Durante el evento tuve la oportunidad de aprender de escultores con décadas de experiencia, maestros que han dedicado su vida a entender el material golpe a golpe. Su manera de trabajar —precisa, consciente y humilde— me mostró nuevas posibilidades, desde técnicas avanzadas de corte y desbaste, hasta formas de leer la veta, anticipar fracturas y dejar que la piedra sugiera el camino. Cada conversación, cada demostración espontánea en el taller al aire libre, se convirtió en una clase magistral.
Pero lo que realmente hizo especial esta experiencia fue el ambiente familiar que define este encuentro.
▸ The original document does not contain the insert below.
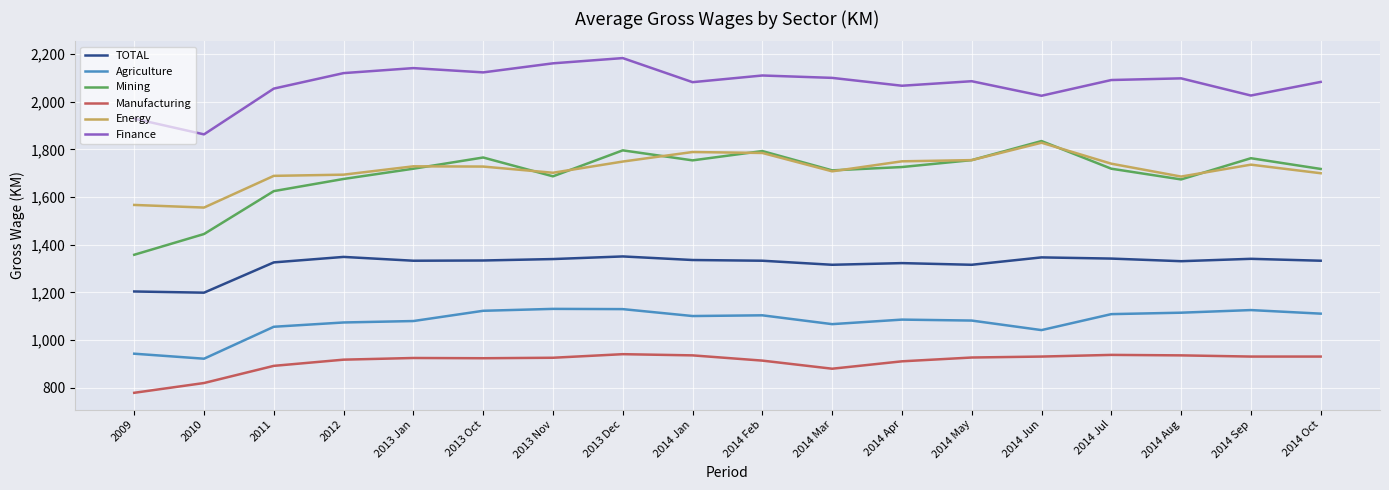

True or false: Finance has a value of 2098 at 2014 Aug.

True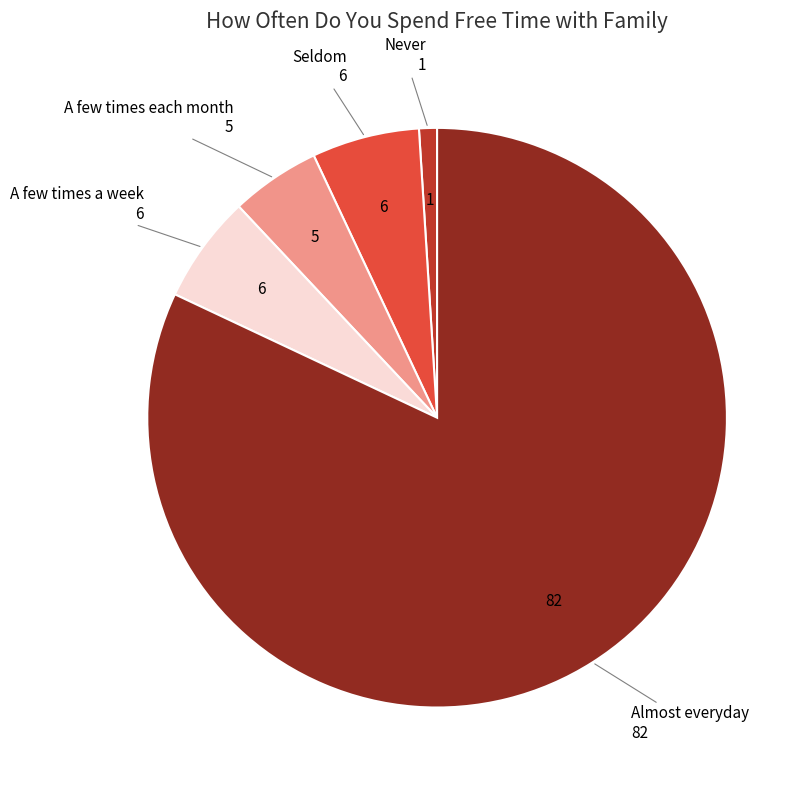

Does any single category account for the majority?

Yes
No era un evento competitivo, sino un espacio horizontal donde todos —jóvenes, veteranos, organizadores y habitantes del lugar— compartíamos como iguales. Las comidas colectivas, las pausas con café y las risas en medio del polvo de piedra crearon un sentimiento de comunidad inesperado y profundamente humano. Allí comprendí que es posible trabajar en materiales extremadamente exigentes sin perder la calidez, la cercanía y el sentido de colaboración.
Trabajar en Alemania me permitió no solo perfeccionar técnicas, sino también reforzar el valor del intercambio cultural y artístico. El granito, con su dureza ancestral, me enseñó a afinar la paciencia, a aceptar los tiempos de la piedra y a disfrutar el proceso tanto como el resultado. Y la comunidad que encontré allí me recordó que la escultura, incluso en su expresión más fuerte y pesada, puede ser también un acto colectivo, lleno de aprendizajes compartidos y conexiones duraderas.